Saturday, January 29, 2011

I'm Ready

I look at my entire high school career so far, and granted I'm not graduating this year, and certain things might change in the process of now and then, but it has been really interesting how I've changed and the person I've turned into since the day I came into high school.

I've never stepped into my high school without a boyfriend. At a certain point, this really bothered me, because I wondered if I was not being independent, or if I was missing out on something that I would get if I didn't have a boyfriend. If I was being to dependent on someone else in order to get through the day. If maybe there was something all the single people were getting that I just would never be able to with having a boyfriend.

Then I realized, during a week when my current boyfriend had to go off for a week how nice it was to have a boyfriend around. I was hit on four times in the process of 3 to 4 school days, had my ass grabbed and almost the same story with my boob. The guy got socked in the gut, and I would have given him a black eye if he hadn't stepped back far enough and someone grabbed my arm in order to make sure I wouldn't break the guys nose. I may not be the strongest person of the bunch, but I can have a flaring temper if someone makes me angry.

But this made me realize that having a boyfriend didn't make me dependent.

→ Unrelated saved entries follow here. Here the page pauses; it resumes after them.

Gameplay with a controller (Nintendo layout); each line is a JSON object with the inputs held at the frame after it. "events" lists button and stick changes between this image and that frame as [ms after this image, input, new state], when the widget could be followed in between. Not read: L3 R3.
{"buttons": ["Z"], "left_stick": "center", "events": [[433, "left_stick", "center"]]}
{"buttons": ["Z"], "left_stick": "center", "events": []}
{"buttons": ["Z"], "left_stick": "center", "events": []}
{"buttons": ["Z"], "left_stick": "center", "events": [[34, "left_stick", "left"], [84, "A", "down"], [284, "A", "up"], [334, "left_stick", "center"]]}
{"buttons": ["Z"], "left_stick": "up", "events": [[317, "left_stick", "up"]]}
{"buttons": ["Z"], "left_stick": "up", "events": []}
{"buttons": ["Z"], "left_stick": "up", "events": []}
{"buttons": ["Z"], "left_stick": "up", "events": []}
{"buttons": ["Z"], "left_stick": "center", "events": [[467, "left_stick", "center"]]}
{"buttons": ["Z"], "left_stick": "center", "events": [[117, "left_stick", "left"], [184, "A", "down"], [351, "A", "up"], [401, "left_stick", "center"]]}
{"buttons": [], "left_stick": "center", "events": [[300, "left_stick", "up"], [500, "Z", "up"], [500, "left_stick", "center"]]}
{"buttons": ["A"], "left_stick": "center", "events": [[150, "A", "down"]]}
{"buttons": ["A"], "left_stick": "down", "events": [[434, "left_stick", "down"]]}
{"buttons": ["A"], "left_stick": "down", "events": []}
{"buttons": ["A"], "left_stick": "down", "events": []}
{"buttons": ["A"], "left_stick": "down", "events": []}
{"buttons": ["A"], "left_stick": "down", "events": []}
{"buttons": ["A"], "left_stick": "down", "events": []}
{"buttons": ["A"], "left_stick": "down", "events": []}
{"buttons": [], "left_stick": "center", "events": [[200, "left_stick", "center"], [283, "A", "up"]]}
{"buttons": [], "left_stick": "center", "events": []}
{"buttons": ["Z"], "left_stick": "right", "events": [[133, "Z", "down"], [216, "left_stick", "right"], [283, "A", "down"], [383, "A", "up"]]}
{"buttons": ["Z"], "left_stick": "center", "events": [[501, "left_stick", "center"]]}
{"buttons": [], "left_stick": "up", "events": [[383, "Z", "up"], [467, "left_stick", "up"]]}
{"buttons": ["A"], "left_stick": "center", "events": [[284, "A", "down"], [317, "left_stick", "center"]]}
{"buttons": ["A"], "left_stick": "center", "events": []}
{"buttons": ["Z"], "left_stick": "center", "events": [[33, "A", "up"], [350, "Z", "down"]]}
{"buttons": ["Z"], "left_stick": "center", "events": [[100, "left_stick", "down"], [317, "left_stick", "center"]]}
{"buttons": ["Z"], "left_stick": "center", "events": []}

Or that I was missing out on something, it made it so I could be my own person, without being constantly hit on, or nearly giving out black eyes for close boob grabs. Having one all the time meant that I could go that club, or sporting event. And I would have someone who would either take care of me making sure I didn't get myself into trouble, or give me my space when I had to take charge of something. Someone who would come to all of my music events and be sitting there right in the front row making sure that when my hands were shaking that I could still do it.

I also, think that in classes, I've kinda changed, because I want to do so much better in them than I did before. I want to succeed and get into a good music school. Before, there wouldn't have been anyone that could convince me that I should go to college, I wanted to join the peace core because I enjoy helping people. I still want to do that, I just want to play music for everyone around the world instead :) Music is the language that everyone can speak.

So, you are wondering what this title is "I'm Ready"? It is as simple as this, I'm ready to take on the world for whatever it is, and whatever it throws at me. Because I am the most independent woman in the entire world, who isn't afraid to tell it like it is, not afraid to go for what she wants, and ready to do what I can.